YOUR OBJECTIVE:
The material below holds a span beginning at the line with "Metres; depth is" and ending at the line with "Query: object in box [620,88,679,386].". Quote that span exactly, both ends included, and only that span.

━━ SOURCE RECORDS

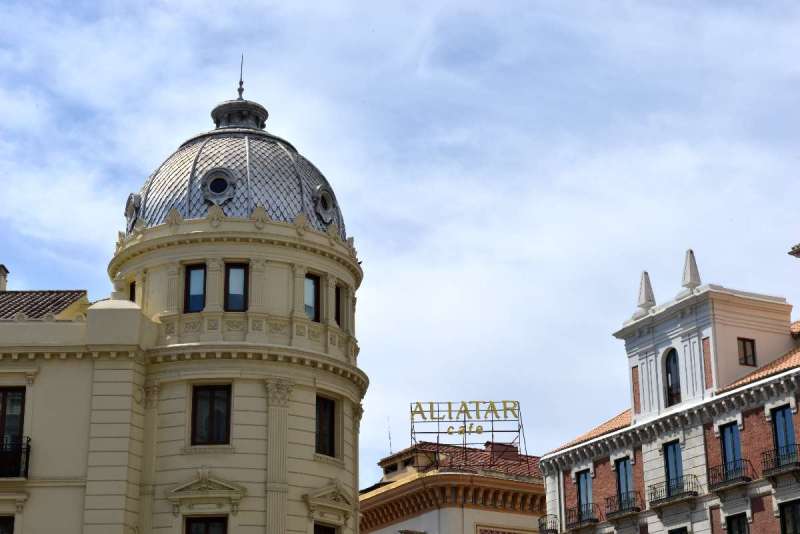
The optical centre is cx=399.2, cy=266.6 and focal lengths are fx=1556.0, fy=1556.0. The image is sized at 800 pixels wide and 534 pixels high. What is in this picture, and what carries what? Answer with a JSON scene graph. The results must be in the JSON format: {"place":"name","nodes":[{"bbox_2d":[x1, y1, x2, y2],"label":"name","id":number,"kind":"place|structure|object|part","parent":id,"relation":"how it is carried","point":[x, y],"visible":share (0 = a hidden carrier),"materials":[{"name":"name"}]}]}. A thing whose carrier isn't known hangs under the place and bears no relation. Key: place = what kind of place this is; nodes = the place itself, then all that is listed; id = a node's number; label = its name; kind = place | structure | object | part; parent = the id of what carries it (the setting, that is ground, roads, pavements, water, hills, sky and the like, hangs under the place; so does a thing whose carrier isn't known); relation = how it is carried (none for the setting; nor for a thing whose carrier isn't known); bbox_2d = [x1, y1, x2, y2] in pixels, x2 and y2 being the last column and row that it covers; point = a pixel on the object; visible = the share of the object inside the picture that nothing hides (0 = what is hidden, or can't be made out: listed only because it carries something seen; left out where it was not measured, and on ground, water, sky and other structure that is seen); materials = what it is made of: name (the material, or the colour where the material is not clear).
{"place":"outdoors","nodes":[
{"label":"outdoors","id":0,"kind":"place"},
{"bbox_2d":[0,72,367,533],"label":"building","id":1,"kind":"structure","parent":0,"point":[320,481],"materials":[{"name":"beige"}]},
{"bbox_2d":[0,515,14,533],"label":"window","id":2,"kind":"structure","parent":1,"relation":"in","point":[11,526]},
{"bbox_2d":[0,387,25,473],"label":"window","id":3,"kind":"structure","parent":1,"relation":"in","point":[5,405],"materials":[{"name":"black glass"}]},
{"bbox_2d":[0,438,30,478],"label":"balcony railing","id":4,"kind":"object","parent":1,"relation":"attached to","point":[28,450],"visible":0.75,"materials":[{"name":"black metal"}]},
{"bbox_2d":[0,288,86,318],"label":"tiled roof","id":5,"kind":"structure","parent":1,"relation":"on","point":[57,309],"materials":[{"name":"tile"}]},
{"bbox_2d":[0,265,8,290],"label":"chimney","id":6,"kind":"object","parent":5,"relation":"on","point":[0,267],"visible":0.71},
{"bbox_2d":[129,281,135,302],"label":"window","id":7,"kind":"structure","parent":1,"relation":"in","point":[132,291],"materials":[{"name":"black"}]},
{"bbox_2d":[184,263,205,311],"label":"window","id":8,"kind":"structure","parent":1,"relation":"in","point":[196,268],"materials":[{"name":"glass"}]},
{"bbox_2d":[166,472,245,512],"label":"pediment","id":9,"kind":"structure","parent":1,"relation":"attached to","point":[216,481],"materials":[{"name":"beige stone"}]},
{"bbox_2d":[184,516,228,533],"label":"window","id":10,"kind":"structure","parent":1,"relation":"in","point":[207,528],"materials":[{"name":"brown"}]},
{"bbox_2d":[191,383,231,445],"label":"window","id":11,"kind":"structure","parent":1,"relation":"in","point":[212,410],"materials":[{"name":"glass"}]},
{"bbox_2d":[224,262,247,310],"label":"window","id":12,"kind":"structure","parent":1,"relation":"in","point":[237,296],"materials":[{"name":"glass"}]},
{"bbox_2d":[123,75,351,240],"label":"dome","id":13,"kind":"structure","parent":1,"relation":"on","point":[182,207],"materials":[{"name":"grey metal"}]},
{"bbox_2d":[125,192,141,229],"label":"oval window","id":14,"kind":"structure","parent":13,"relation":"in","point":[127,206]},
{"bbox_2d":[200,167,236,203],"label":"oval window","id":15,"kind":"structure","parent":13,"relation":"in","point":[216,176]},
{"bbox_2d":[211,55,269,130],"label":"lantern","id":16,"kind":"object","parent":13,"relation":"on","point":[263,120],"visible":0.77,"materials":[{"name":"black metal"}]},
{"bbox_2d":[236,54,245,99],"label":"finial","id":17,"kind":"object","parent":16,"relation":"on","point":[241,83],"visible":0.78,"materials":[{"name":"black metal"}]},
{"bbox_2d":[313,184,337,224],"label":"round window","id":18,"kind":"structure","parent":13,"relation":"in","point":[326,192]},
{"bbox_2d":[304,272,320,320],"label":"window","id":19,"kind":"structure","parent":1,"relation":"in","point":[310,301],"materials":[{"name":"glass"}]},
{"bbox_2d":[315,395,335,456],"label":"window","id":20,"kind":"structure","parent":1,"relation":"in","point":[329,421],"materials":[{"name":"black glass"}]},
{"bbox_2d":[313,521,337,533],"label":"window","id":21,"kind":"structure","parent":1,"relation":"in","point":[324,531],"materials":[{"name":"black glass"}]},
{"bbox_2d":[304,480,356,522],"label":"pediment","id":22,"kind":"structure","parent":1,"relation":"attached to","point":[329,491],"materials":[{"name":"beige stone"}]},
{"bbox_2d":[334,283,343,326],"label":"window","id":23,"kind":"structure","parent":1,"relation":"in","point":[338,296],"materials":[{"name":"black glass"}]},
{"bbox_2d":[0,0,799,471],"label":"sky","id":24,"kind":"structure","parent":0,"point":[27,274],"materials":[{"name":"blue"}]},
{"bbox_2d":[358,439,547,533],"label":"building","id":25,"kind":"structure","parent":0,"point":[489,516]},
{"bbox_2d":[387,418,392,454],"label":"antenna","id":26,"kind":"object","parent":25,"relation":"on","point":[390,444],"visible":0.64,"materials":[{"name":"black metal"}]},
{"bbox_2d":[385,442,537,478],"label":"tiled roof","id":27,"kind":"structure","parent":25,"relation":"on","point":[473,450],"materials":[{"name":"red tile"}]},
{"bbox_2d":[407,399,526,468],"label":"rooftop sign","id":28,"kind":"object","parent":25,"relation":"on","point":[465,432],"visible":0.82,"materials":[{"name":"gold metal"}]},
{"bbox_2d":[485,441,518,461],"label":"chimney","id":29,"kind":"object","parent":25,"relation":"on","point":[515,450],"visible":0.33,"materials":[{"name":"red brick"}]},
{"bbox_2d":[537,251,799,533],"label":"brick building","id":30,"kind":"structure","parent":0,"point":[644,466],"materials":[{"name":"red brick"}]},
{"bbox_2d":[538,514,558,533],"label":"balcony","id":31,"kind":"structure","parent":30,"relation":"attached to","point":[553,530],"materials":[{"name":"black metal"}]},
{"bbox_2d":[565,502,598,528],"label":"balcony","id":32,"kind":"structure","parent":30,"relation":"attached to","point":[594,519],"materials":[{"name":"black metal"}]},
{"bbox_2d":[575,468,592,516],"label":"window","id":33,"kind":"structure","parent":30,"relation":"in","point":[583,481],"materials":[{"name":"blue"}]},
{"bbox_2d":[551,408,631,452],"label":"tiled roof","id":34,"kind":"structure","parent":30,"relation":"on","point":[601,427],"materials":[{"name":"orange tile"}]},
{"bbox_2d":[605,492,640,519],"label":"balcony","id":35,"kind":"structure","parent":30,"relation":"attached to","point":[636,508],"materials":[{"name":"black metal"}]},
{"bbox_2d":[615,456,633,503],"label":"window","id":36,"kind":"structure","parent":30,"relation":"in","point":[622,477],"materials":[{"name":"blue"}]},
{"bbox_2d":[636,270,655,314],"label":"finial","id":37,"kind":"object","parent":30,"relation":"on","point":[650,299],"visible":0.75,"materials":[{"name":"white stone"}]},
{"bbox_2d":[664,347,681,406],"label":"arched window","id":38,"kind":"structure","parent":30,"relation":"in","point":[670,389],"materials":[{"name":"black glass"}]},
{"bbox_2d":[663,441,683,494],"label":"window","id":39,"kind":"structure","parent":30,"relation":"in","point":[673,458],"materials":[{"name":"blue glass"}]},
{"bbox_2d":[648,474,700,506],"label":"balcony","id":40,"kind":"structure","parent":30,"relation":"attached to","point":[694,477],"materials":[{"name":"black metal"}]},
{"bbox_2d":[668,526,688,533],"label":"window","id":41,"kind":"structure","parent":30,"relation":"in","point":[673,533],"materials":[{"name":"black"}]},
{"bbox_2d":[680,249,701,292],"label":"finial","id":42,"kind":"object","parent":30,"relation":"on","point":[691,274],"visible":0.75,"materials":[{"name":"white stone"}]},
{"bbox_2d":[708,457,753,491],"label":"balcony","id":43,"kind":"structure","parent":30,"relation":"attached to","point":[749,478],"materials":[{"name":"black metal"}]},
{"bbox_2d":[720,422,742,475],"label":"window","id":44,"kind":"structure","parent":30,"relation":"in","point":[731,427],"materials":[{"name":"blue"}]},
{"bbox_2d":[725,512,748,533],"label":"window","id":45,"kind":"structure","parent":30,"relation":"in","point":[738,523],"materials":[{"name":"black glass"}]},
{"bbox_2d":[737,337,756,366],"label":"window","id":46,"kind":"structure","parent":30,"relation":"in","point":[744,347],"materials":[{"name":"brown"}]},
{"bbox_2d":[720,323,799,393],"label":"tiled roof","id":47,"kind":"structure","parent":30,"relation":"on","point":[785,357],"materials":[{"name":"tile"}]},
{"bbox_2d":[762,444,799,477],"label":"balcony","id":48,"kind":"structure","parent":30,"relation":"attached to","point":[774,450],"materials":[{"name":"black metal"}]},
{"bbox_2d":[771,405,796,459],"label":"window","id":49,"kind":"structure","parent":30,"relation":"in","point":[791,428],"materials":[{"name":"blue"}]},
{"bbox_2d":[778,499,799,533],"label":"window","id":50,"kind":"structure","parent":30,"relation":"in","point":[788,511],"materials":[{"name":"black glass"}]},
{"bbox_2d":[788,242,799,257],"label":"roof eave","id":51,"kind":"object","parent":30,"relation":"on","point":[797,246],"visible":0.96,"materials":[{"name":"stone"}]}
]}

━━━━
━━ SOURCE RECORDS

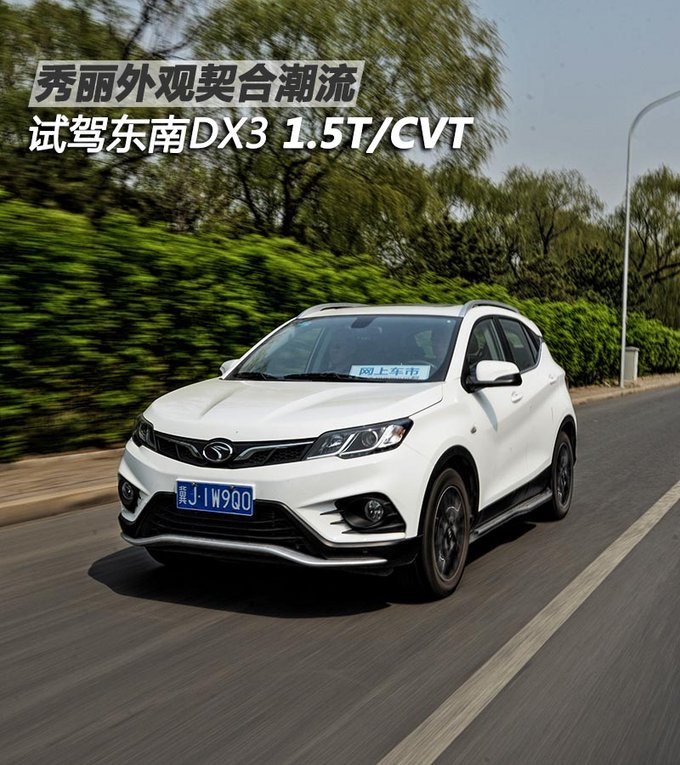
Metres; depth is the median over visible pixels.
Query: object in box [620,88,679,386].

━━━━

RESPONSE TO THIS EXERCISE:
Metres; depth is the median over visible pixels.
Query: object in box [620,88,679,386].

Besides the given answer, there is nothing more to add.